I - não ser ou ter sido, nos 12 (doze) meses anteriores à nomeação:

a) diretor, empregado ou membro do conselho fiscal da empresa pública ou sociedade de economia mista ou de sua controladora, controlada, coligada ou sociedade em controle comum, direta ou indireta;

b) responsável técnico, diretor, gerente, supervisor ou qualquer outro integrante com função de gerência de equipe envolvida nos trabalhos de auditoria na empresa pública ou sociedade de economia mista;

II - não ser cônjuge ou parente consanguíneo ou afim, até o segundo grau ou por adoção, das pessoas referidas no inciso I;

III - não se enquadrar nas hipóteses de inelegibilidade previstas nas alíneas do inciso I do caput do art. 1º da Lei Complementar nº 64, de 18 de maio de 1990, com as alterações introduzidas pela Lei Complementar nº 135, de 4 de junho de 2010;

IV - não exercer cargo em organização sindical; e

V - não ter, no período nos 3 (três) anos anteriores à data de nomeação, firmado contrato ou parceria, como fornecedor ou comprador, demandante ou ofertante, de bens ou serviços de qualquer natureza, com a pessoa políticoadministrativa controladora da empresa estatal ou com a própria empresa estatal.

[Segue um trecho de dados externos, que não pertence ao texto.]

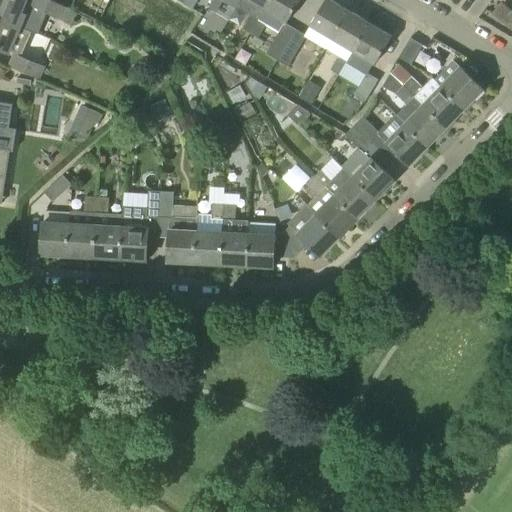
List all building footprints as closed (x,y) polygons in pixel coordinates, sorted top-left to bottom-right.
[(0,0),(0,17),(16,24),(21,26),(20,27),(38,34),(46,13),(29,4),(30,0),(29,0),(0,0)] [(55,1),(52,0),(30,0),(29,4),(46,13),(68,25),(75,12),(55,1)] [(73,0),(70,6),(99,21),(110,0),(73,0)] [(223,0),(237,8),(238,6),(241,0),(213,0),(209,7),(217,12),(223,0)] [(265,9),(270,0),(241,0),(238,6),(251,14),(243,28),(251,32),(259,19),(265,9)] [(270,0),(265,9),(259,19),(251,32),(258,37),(267,24),(279,31),(265,53),(277,61),(295,30),(286,24),(287,22),(299,0),(270,0)] [(325,0),(310,25),(333,39),(350,10),(332,0),(325,0)] [(511,11),(500,1),(491,13),(511,29),(511,11)] [(333,39),(352,50),(354,51),(371,23),(350,10),(333,39)] [(0,48),(10,52),(20,27),(21,26),(16,24),(0,17),(0,48)] [(392,36),(371,23),(354,51),(348,62),(347,64),(365,74),(353,94),(364,101),(377,79),(367,73),(373,62),(375,64),(392,36)] [(295,30),(277,61),(287,66),(305,35),(295,30)] [(409,38),(398,57),(410,64),(422,45),(409,38)] [(8,65),(35,77),(38,79),(44,66),(20,56),(13,53),(13,54),(8,65)] [(347,64),(348,62),(338,56),(330,70),(340,76),(347,64)] [(435,79),(465,108),(466,107),(468,109),(468,108),(467,106),(483,89),(454,60),(435,79)] [(482,70),(476,63),(470,69),(477,76),(482,70)] [(403,84),(447,126),(465,108),(435,79),(434,80),(432,77),(422,87),(411,76),(403,84)] [(262,84),(250,77),(246,83),(254,96),(262,84)] [(396,114),(429,145),(447,126),(403,84),(394,94),(405,104),(396,114)] [(311,102),(317,92),(307,86),(301,96),(311,102)] [(155,122),(171,116),(164,99),(148,106),(155,122)] [(249,102),(234,111),(240,122),(256,113),(249,102)] [(289,114),(299,124),(309,113),(310,112),(298,104),(298,105),(289,114)] [(85,128),(82,136),(88,139),(99,112),(84,106),(76,124),(85,128)] [(128,118),(133,132),(150,126),(145,112),(128,118)] [(427,146),(429,145),(396,114),(378,132),(362,116),(353,125),(373,143),(381,135),(410,164),(427,147),(429,149),(429,148),(427,146)] [(307,116),(301,123),(306,129),(313,121),(307,116)] [(232,140),(226,124),(214,128),(221,144),(232,140)] [(344,167),(354,177),(376,198),(377,197),(379,199),(380,199),(378,197),(394,180),(365,151),(373,143),(353,125),(344,135),(358,148),(341,165),(344,167)] [(13,149),(15,131),(0,129),(0,182),(4,183),(9,149),(13,149)] [(263,162),(259,165),(263,176),(270,169),(263,162)] [(296,162),(284,175),(298,188),(310,174),(296,162)] [(315,176),(335,195),(358,217),(376,198),(354,177),(344,167),(332,179),(322,170),(315,176)] [(71,184),(62,174),(43,192),(52,201),(71,184)] [(315,199),(308,206),(339,236),(358,217),(335,195),(327,187),(315,176),(307,185),(308,186),(318,195),(315,199)] [(318,195),(308,186),(305,190),(315,199),(318,195)] [(123,214),(121,258),(122,258),(122,261),(123,258),(147,259),(149,215),(160,216),(161,191),(148,190),(147,208),(123,206),(123,214)] [(161,191),(160,216),(171,217),(169,260),(193,262),(193,264),(193,265),(193,262),(195,262),(198,217),(172,216),(174,192),(161,191)] [(68,255),(94,256),(98,197),(85,196),(84,212),(70,211),(69,223),(68,255)] [(94,256),(121,258),(123,214),(108,213),(109,197),(107,197),(100,197),(98,197),(94,256)] [(195,262),(221,263),(225,204),(213,203),(212,215),(198,214),(198,217),(195,262)] [(225,204),(221,263),(247,265),(249,220),(234,219),(235,204),(225,204)] [(339,236),(308,206),(290,224),(291,225),(285,231),(295,257),(309,243),(321,255),(338,238),(340,240),(340,239),(338,237),(339,236)] [(295,257),(285,231),(275,231),(275,221),(249,220),(247,265),(249,265),(248,267),(249,268),(250,265),(273,266),(274,256),(295,257)] [(68,255),(69,223),(43,221),(42,253),(66,254),(65,257),(66,257),(67,255),(68,255)]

Parágrafo único. Os titulares de ouvidoria de empresa estatal deverão, preferencialmente:

I - ter conhecimento e formação acadêmica compatível com o cargo de ouvidor;

II - ter exercido ao menos por quatro anos uma das experiências profissionais abaixo:

a) no setor público ou privado, na área de ouvidoria ou em área conexa;

b) cargo de Diretor, de Conselheiro de Administração, de membro de comitê de auditoria ou de chefia superior em empresa de porte ou objeto social semelhante ao da empresa estatal, entendendo-se como cargo de chefia superior aquele situado nos dois níveis hierárquicos não estatutários mais altos da empresa;

c) cargo em comissão ou função de confiança equivalente a nível 4, ou superior, do Grupo-Direção e Assessoramento Superiores - DAS, em pessoa jurídica de direito público interno;

d) cargo de docente ou de pesquisador, de nível superior na área de atuação da empresa estatal; ou

e) profissional liberal em atividade vinculada à área de atuação da empresa estatal.

Art. 5º As empresas estatais deverão adotar o Sistema Informatizado de Ouvidorias do Poder Executivo federal - e-Ouv, como plataforma única de recebimento de manifestações de ouvidoria.

§ 1º O e-Ouv englobará as funções de canal de denúncias de que trata o inciso III do § 1º do art. 9º da Lei nº 13.303, de 2016.

§ 2º O atendimento à determinação constante do art. 2º da Resolução CGPAR nº 5, de 29 de setembro de 2015, deverá ser cumprido mediante a adoção integral ao e-Ouv e ampla divulgação de seu acesso para investidores, empregados, fornecedores, clientes, usuários e sociedade em geral.

§ 3º As ações de divulgação ao e-Ouv deverão contemplar, no mínimo:

I - disponibilização de acesso ao e-Ouv no sítio eletrônico externo e interno da empresa, em local de destaque;

II - divulgação de políticas antiretaliação e de proteção à identidade do manifestante, incluindo as previstas pelo inciso IV do § 1º do art. 9º da Lei nº 13.303, de 2016;

III - divulgação da possibilidade de formulação de denúncias e reclamações de forma anônima, nos termos do art. 23, § 2º Do Decreto nº 9.492, de 2018..

Art. 6º Esta Instrução Normativa entra em vigor na data de sua publicação.